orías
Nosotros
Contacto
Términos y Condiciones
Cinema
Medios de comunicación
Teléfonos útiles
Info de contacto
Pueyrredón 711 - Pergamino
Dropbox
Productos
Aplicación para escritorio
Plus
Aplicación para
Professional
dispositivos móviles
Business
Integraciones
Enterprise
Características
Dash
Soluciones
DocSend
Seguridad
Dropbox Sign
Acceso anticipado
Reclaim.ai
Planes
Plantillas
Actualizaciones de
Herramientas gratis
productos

- - - - - - -

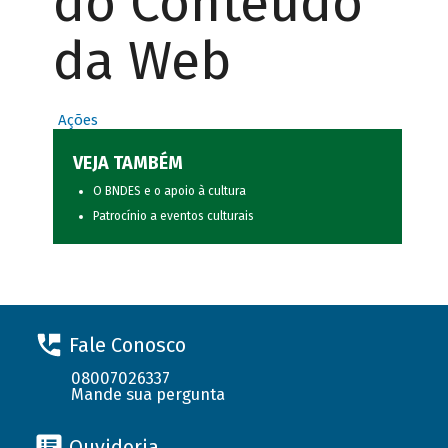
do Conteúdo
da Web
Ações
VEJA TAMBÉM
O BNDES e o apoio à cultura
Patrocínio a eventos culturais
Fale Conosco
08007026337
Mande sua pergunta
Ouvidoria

- - - - - - -

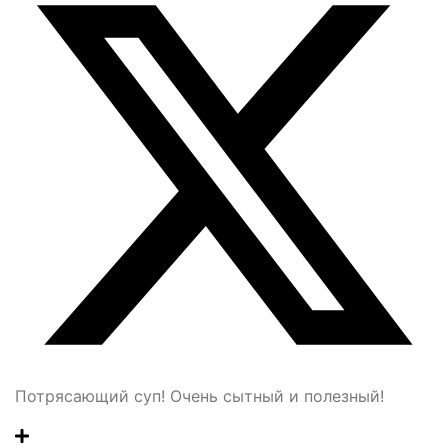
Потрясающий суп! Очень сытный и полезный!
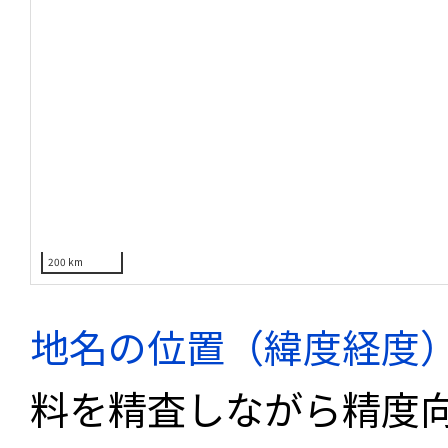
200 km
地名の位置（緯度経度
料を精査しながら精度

- - - - - - -

### What you should do:
Only a number is wanted here: how many lines in the entries contain the word "Aplicación"?

### Task result:
2